Trop de cadeaux aux entreprises

La création d’emplois grâce aux subventions est un mirage.

S’ils veulent diminuer leurs dépenses sans trop nuire à l’économie, les gouvernements disposent d’une option : réduire les trop nombreuses subventions.

Les divers paliers de gouvernement dépensent des milliards de dollars chaque année sous forme de subventions aux entreprises. Des sommes versées en échange de promesses d’emplois... qui ne sont pas toujours tenues. De plus, ces subventions sont souvent octroyées sur la base de calculs davantage politiques qu’économiques.

Selon une récente étude du chercheur Mark Milke, de l’Institut Fraser, de 1980 à 2009, les administrations fédérales, provinciales et municipales du Canada ont donné un total de 684 milliards de dollars en subventions, accordées aux entreprises privées et publiques et aux consommateurs, mais l'essentiel a été alloué aux entreprises. Dans une autre étude menée en 2012, M. Milke avait également calculé qu'entre 1982 et 2012, le ministère fédéral de l’Industrie avait versé 13,7 G$ de subventions, fonds en majorité alloués aux multinationales du secteur de l'aérospatiale et aux constructeurs automobiles.

Là où le bât blesse pour le contribuable canadien, écrivait le chercheur, c'est que de ce total, 6 G$ avaient été « donnés » plutôt que prêtés. Quant à l’autre moitié (un peu plus de 7 G$), il s'agissait bel et bien de prêts, sauf que les entreprises ne les remboursent pas, ou très rarement.

Seulement 2,1 G$ avaient été remboursés depuis 1982. Le taux d'intérêt payé par les entreprises sur ces prêts est souvent minime, tandis que l'État — qui doit d'abord emprunter ces dollars sur les marchés — est assujetti aux taux d'intérêt du marché. Selon le chercheur, depuis une trentaine d’années, l'État n'a recouvré que neuf millions de dollars en intérêts sur ces milliards prêtés.

Mirages économiques

La création d’emplois grâce aux subventions est un mirage. Les subventions ne créent pas d'emplois, elles ne font que déplacer ceux-ci. On peut aider la zone géographique ciblée, mais cela se traduit ailleurs par des pertes d’emplois ou de recettes fiscales. Les entreprises bénéficiaires ne peuvent pas garantir les emplois que les politiciens promettent. Ces emplois dépendent de la croissance économique et non des subventions. Cela n'empêchera cependant pas les politiciens de se servir de ces dernières pour acheter des votes.

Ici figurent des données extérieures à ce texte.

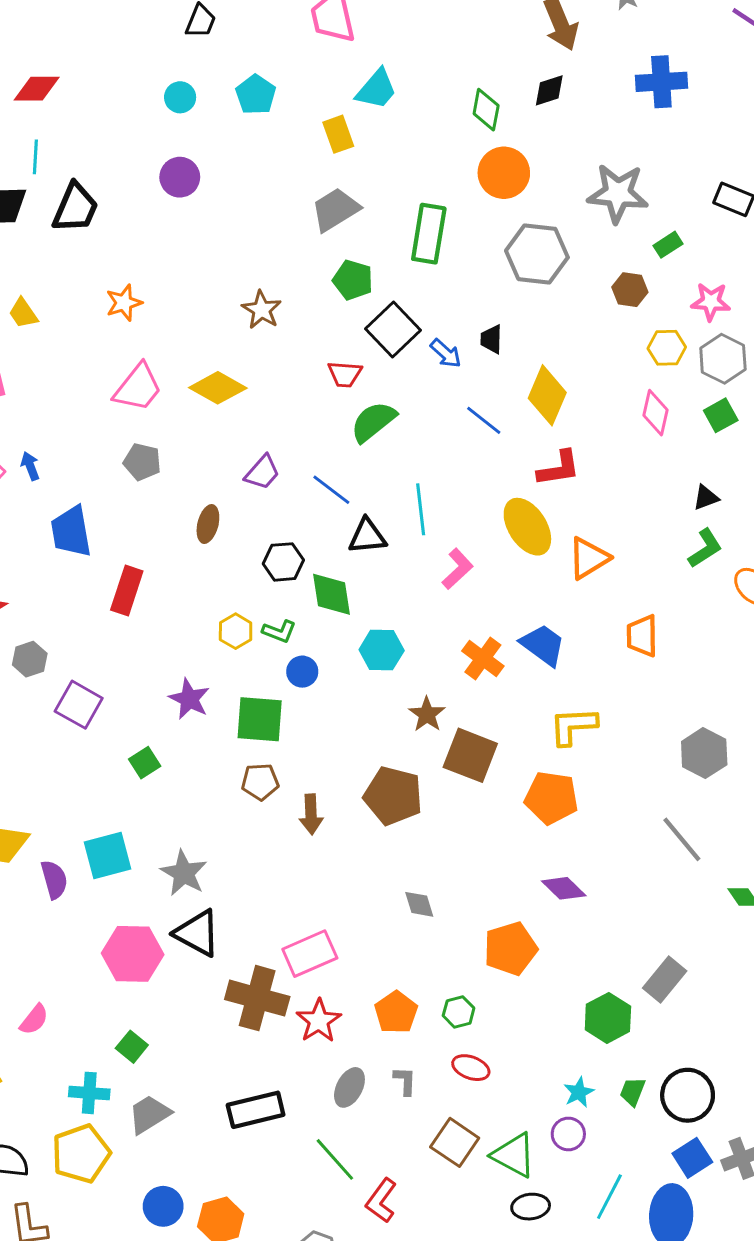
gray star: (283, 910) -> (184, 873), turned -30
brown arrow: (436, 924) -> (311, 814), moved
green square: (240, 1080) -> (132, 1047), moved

Cette politique a en outre un effet secondaire néfaste : elle entraîne la multiplication des lobbyistes. Plus l’État accorde des subventions et impose des réglementations, plus la réussite d’une entreprise dépend de l’aide gouvernementale. Les entreprises doivent alors embaucher des lobbyistes pour tirer leur épingle du jeu. Quel gaspillage d'efforts et de ressources!

Des idées de réformes

On me dira que les pays tels que les États-Unis, l’Union européenne ou la Chine versent des subventions aux entreprises et que nous devons leur emboîter le pas. Je crois que la seule solution à cette course vers le bas consisterait à renforcer les accords avec l’Organisation mondiale du commerce, par exemple, et ainsi éliminer les subventions dans tous les pays.

Selon la Fédération canadienne de l’entreprise indépendante, la grande majorité des PME canadiennes préféreraient des baisses de taxes plutôt que des subventions. Les contribuables économiseraient aussi sur les coûts d'administration de tous les programmes subventionnaires.

Le problème, c'est que les politiciens tiennent grandement au pouvoir de dépenser votre argent à leur guise. Et les bureaucrates, eux, veulent conserver leur emploi. C'est pourquoi réformer l’aide aux entreprises risque de s’avérer tout un défi!